Department of Social and Preventive Medicine, Laval University, Quebec City, Canada; Quebec National Public Health Institute (Institut national de Santé publique du Québec), Quebec City, Canada; Quebec University Hospital Research Centre, Quebec City, Canada.
Quebec Public Health Laboratory (Laboratoire de santé publique du Québec), Quebec National Public Health Institute (Institut national de Santé publique du Québec), Montreal, Canada.

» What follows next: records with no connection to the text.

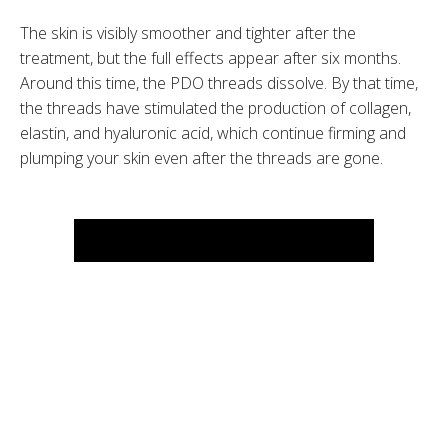
The skin is visibly smoother and tighter after the
treatment, but the full effects appear after six months.
Around this time, the PDO threads dissolve. By that time,
the threads have stimulated the production of collagen,
elastin, and hyaluronic acid, which continue firming and
plumping your skin even after the threads are gone.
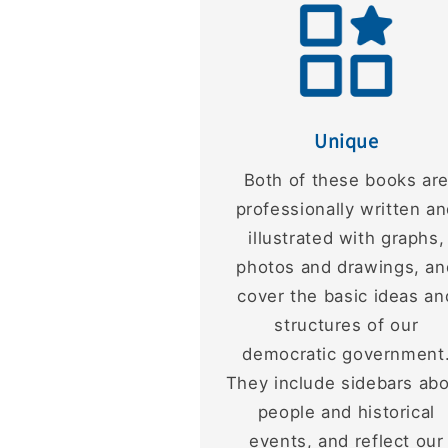
Unique
Both of these books ar
professionally written a
illustrated with graphs,
photos and drawings, an
cover the basic ideas an
structures of our
democratic government
They include sidebars ab
people and historical
events, and reflect our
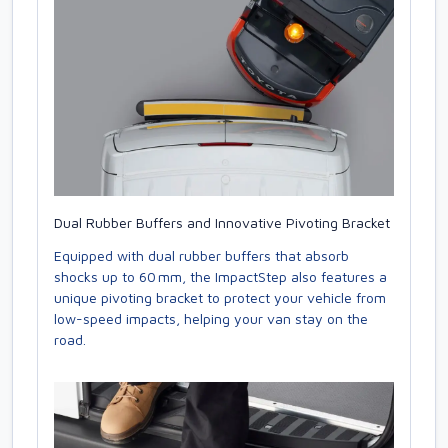
Dual Rubber Buffers and Innovative Pivoting Bracket
Equipped with dual rubber buffers that absorb
shocks up to 60 mm, the ImpactStep also features a
unique pivoting bracket to protect your vehicle from
low-speed impacts, helping your van stay on the
road.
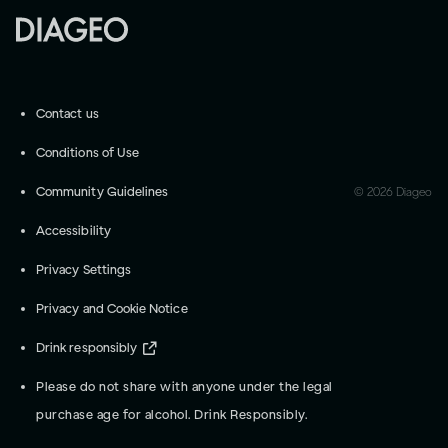
Contact us
Conditions of Use
Community Guidelines
©
2026
Diageo
Accessibility
Privacy Settings
Privacy and Cookie Notice
Drink responsibly
Please do not share with anyone under the legal
purchase age for alcohol. Drink Responsibly.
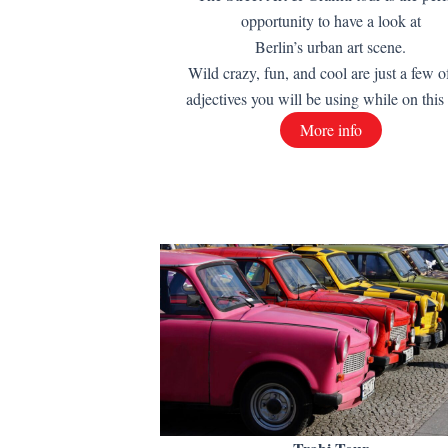
opportunity to have a look at
Berlin’s urban art scene.
Wild crazy, fun, and cool are just a few o
adjectives you will be using while on this 
More info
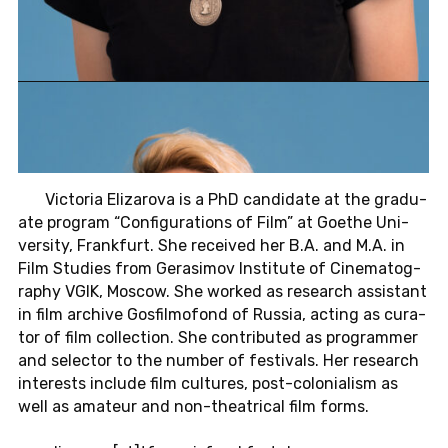
Vic­to­ria Elizarova is a PhD can­di­date at the grad­u­
ate pro­gram “Con­fig­u­ra­tions of Film” at Goethe Uni­
ver­sity, Frank­furt. She re­ceived her B.A. and M.A. in
Film Stud­ies from Gerasi­mov In­sti­tute of Cin­e­matog­
ra­phy VGIK, Moscow. She worked as re­search as­sis­tant
in film archive Gos­fil­mo­fond of Russia, acting as cu­ra­
tor of film col­lec­tion. She con­tributed as pro­gram­mer
and se­lec­tor to the number of fes­ti­vals. Her re­search
in­ter­ests in­clude film cul­tures, post-colo­nial­ism as
well as am­a­teur and non-the­atri­cal film forms.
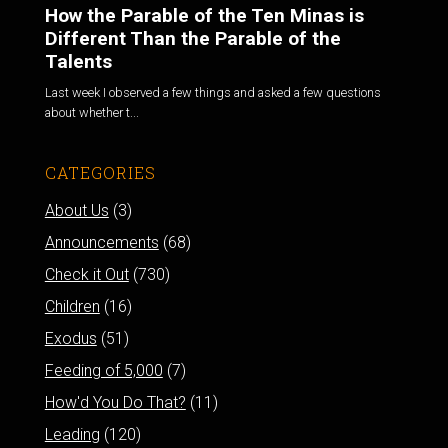
How the Parable of the Ten Minas is
Different Than the Parable of the
Talents
Last week I observed a few things and asked a few questions
about whether t...
CATEGORIES
About Us
(3)
Announcements
(68)
Check it Out
(730)
Children
(16)
Exodus
(51)
Feeding of 5,000
(7)
How'd You Do That?
(11)
Leading
(120)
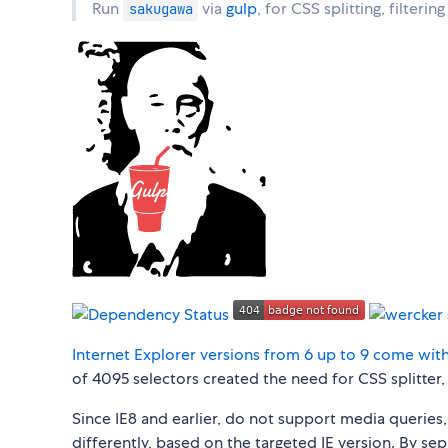
Run
via
gulp
, for CSS splitting, filterin
sakugawa
Internet Explorer versions from 6 up to 9 come with
of 4095 selectors created the need for CSS splitter,
Since IE8 and earlier, do not support media queries,
differently, based on the targeted IE version. By sepa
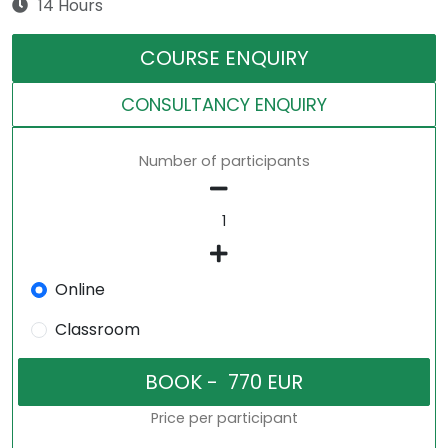
14 Hours
COURSE ENQUIRY
CONSULTANCY ENQUIRY
Number of participants
Online
Classroom
Price per participant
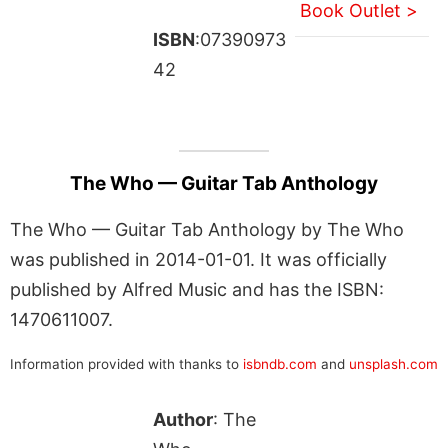
Book Outlet >
ISBN
:07390973
42
The Who — Guitar Tab Anthology
The Who — Guitar Tab Anthology by The Who
was published in 2014-01-01. It was officially
published by Alfred Music and has the ISBN:
1470611007.
Information provided with thanks to
isbndb.com
and
unsplash.com
Author
: The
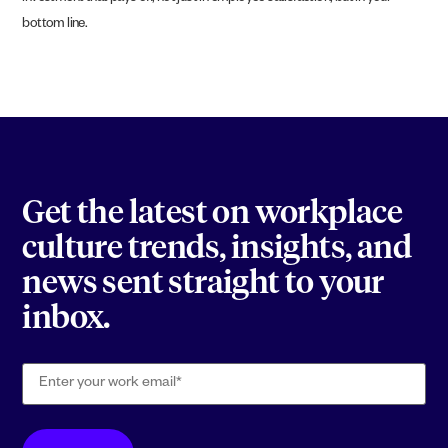
bottom line.
Get the latest on workplace
culture trends, insights, and
news sent straight to your
inbox.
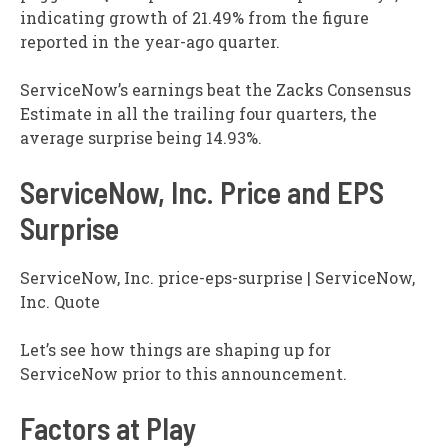
indicating growth of 21.49% from the figure
reported in the year-ago quarter.
ServiceNow’s earnings beat the Zacks Consensus
Estimate in all the trailing four quarters, the
average surprise being 14.93%.
ServiceNow, Inc. Price and EPS
Surprise
ServiceNow, Inc. price-eps-surprise | ServiceNow,
Inc. Quote
Let’s see how things are shaping up for
ServiceNow prior to this announcement.
Factors at Play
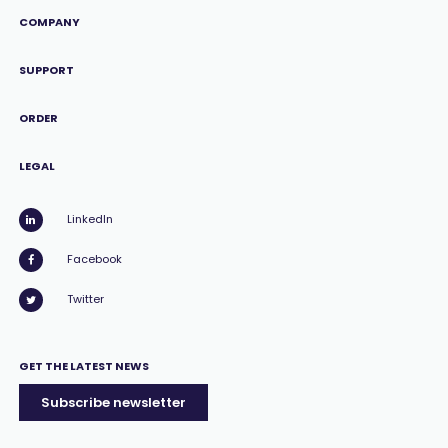
COMPANY
SUPPORT
ORDER
LEGAL
LinkedIn
Facebook
Twitter
GET THE LATEST NEWS
Subscribe newsletter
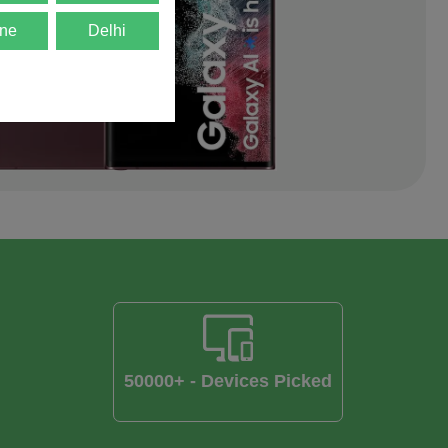
ne
Delhi
50000+ - Devices Picked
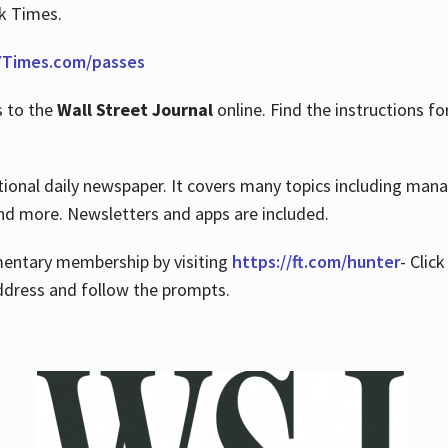
rk Times.
Times.com/passes
s to the
Wall Street Journal
online. Find the instructions fo
tional daily newspaper. It covers many topics including man
 and more. Newsletters and apps are included.
imentary membership by visiting
https://ft.com/hunter
- Clic
ddress and follow the prompts.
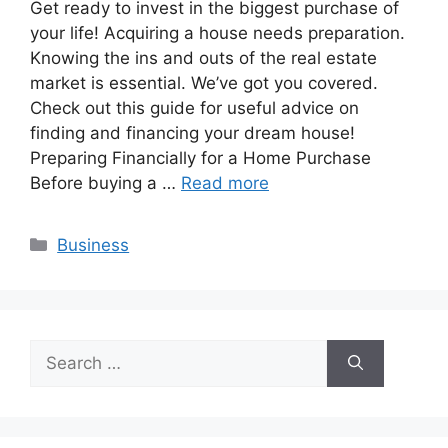
Get ready to invest in the biggest purchase of
your life! Acquiring a house needs preparation.
Knowing the ins and outs of the real estate
market is essential. We’ve got you covered.
Check out this guide for useful advice on
finding and financing your dream house!
Preparing Financially for a Home Purchase
Before buying a …
Read more
Categories
Business
Search
for:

Vaccine. 2014 Mar 14;32(13):1501-6. doi: 10.1016/j.vaccine.2013.11.028. Epub 2014 Jan 31.
Quebec was the first jurisdiction in the world to recommend a 3-dose (2+1) pneumococcal conjugate vaccine (PCV) schedule. The program was implemented in December 2004 with a catch-up for children <5 years. PCV-7 was first used and replaced, respectively, by PCV-10 in 2009 and by PCV-13 in 2011.
Cases of invasive pneumococcal disease (IPD) notified to public health authorities and isolates submitted to the provincial reference laboratory during the period 2000-2011 were analyzed.
IPD incidence in children <5 years was 67/100,000 in 2001-2004, and decreased to 32/100,000 in 2007-2009 following PCV-7 implementation (p<0.01). A further decrease to 24/100,000 was observed in 2010-2011 following PCV-10 introduction (p<0.01). PCV-7 serotypes represented 82% of the total IPD cases in 2000-2004 and elimination was achieved in 2011. Main emerging serotypes were 19A and 7F. Children exposed to the PCV-10 experienced lower IPD rates and all serotypes contributed to the decline, mainly 7F and 19A. In adults, a decrease of low magnitude was observed in 2005-2006 but rates in 2007-2009 were higher than in the prevaccination period.
A 3-dose PCV schedule with high uptake is highly effective and should be recommended worldwide. Serotype replacement eroded benefits especially in adults. PCV-10 introduction had an effect and the impact of PCV-13 use remains to be evaluated.
魁北克是世界上第一个建议采用 3 剂(2+1)肺炎球菌结合疫苗(PCV)方案的管辖区。该计划于 2004 年 12 月实施,为 5 岁以下儿童进行了补种。PCV-7 于 2009 年分别被 PCV-10 和 2011 年的 PCV-13 取代。
分析了 2000-2011 年期间向公共卫生当局报告的侵袭性肺炎球菌病(IPD)病例和向省级参考实验室提交的分离株。
2001-2004 年,5 岁以下儿童 IPD 发病率为每 10 万人 67 例,PCV-7 实施后降至 2007-2009 年的每 10 万人 32 例(p<0.01)。2010-2011 年 PCV-10 推出后,发病率进一步降至每 10 万人 24 例(p<0.01)。2000-2004 年,PCV-7 血清型占总 IPD 病例的 82%,2011 年消除了该血清型。主要新出现的血清型为 19A 和 7F。接种 PCV-10 的儿童患 IPD 的风险较低,所有血清型均有助于降低发病率,主要是 7F 和 19A。在成年人中,2005-2006 年观察到发病率略有下降,但 2007-2009 年的发病率高于疫苗接种前。
高接种率的 3 剂 PCV 方案非常有效,应在全球范围内推荐。血清型替代侵蚀了效益,特别是在成年人中。PCV-10 的引入产生了影响,PCV-13 的使用效果仍有待评估。